Performing version check on the target vulnerability source code according to the tracing source code dependency to obtain tracing version dependency;

performing contrast scanning on the target vulnerability source codes according to the target repair codes to obtain matched vulnerability source codes;

and extracting matching component information corresponding to the matching vulnerability source code from the traceable version dependency.

7. The method for code traceability analysis of vulnerability impact scope according to claim 1, wherein the generating vulnerability impact scope information according to the matching component information set and the component version information set comprises:

Selecting matching component information in the matching component information set one by one as target matching component information, and screening component version information corresponding to the target matching component information from the component version information set to serve as target component version information;

Performing version name matching on the target matching component information according to the target component version information to obtain target primary range information;

performing interval standardization operation on the target primary range information to obtain a target influence range;

And collecting all target influence ranges into vulnerability influence range information.

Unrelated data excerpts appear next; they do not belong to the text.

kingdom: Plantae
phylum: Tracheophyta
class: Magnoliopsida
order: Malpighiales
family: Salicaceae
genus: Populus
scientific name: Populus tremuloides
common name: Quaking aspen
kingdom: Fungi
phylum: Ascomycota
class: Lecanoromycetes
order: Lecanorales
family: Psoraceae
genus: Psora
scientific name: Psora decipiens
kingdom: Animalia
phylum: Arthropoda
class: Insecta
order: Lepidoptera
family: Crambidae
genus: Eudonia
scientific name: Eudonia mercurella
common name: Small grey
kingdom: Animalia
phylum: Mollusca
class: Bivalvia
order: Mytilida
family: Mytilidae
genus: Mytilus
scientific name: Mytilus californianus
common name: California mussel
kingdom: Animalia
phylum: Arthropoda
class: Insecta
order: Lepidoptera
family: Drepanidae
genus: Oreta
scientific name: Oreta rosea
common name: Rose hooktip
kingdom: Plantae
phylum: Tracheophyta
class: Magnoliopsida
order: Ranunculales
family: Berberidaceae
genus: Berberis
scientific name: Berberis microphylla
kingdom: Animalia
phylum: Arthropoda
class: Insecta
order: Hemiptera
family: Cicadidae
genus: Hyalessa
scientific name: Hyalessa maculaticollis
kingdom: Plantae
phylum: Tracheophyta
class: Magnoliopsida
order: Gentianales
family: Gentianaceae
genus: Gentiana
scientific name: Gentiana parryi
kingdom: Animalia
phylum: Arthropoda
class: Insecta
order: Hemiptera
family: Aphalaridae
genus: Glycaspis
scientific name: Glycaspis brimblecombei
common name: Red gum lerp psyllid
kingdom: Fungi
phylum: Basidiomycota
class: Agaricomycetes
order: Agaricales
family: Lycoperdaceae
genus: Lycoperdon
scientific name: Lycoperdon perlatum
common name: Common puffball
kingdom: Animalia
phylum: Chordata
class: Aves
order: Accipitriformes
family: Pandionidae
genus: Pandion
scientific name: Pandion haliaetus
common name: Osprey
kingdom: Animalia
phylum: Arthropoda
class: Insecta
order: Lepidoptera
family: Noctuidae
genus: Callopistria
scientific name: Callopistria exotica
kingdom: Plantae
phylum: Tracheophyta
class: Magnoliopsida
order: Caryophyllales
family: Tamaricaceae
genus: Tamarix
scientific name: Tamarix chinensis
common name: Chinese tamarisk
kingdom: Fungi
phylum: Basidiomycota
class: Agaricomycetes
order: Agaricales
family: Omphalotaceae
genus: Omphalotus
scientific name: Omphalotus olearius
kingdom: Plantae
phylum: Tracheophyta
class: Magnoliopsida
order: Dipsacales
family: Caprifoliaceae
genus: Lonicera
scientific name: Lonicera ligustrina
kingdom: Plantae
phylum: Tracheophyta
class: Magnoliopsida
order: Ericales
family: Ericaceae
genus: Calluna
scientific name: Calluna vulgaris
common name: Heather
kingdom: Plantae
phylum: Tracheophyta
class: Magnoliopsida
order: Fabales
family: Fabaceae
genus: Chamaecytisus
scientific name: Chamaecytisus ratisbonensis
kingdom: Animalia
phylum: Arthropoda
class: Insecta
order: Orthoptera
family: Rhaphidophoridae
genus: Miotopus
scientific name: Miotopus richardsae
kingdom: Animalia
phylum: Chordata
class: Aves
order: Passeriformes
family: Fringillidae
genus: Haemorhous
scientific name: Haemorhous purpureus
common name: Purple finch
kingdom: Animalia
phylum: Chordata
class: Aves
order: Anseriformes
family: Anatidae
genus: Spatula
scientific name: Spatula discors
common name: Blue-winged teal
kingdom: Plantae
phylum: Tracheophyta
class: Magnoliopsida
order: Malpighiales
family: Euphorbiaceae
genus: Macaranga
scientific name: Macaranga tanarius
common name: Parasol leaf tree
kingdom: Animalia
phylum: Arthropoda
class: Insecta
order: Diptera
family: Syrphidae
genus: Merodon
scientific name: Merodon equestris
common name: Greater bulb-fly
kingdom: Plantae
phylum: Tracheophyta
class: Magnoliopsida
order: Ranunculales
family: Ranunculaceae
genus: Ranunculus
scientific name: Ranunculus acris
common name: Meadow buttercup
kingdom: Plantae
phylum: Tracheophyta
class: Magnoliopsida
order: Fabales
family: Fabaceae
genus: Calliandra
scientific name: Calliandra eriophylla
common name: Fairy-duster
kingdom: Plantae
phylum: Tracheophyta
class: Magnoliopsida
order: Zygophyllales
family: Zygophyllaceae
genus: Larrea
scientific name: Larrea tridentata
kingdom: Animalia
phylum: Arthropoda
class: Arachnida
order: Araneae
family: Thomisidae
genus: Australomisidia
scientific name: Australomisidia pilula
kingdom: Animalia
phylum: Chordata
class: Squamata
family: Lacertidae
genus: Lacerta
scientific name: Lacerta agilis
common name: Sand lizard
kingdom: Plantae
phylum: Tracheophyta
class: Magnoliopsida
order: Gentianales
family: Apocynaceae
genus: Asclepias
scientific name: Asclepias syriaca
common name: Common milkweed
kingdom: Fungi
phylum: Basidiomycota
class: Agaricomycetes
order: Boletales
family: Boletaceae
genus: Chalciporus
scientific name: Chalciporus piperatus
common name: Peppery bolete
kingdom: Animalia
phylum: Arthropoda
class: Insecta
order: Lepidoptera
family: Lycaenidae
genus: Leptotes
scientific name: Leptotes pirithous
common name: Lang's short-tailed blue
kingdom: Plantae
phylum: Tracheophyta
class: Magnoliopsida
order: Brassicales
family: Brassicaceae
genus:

8. The method for tracing analysis of vulnerability impact range by code according to claim 7, wherein performing interval normalization operation on the target primary range information to obtain a target impact range comprises:

screening a target primary component name and a target version information group corresponding to the target primary component name from the target primary range information;

Version ascending sorting is carried out on the target version information group to obtain a target version information sequence;

dividing the target version information sequence into intervals to obtain a target version interval range;

and collecting the target primary component name and the target version interval range into a target influence range.

9. An apparatus for code traceability analysis of vulnerability impact range, the apparatus comprising:

The data acquisition module is used for respectively acquiring a vulnerability information set, a component version information set and a component source code information set according to a preset target component list;

The vulnerability matching module is used for selecting vulnerability information in the vulnerability information set one by one as target vulnerability information, and screening component source code information corresponding to the target vulnerability information from the component source code information set to serve as target vulnerability source code information;

the tracing matching module is used for performing code tracing matching on the target vulnerability source code information and the target vulnerability information to obtain matching component information, and collecting all the matching component information into a matching component information set;

And the information generation module is used for generating vulnerability influence range information according to the matched component information set and the component version information set.

10. An electronic device, the electronic device comprising:

At least one processor; and

A memory communicatively coupled to the at least one processor; wherein,

The memory stores a computer program executable by the at least one processor to enable the at least one processor to perform the method of code trace source vulnerability analysis scope of any one of claims 1 to 8.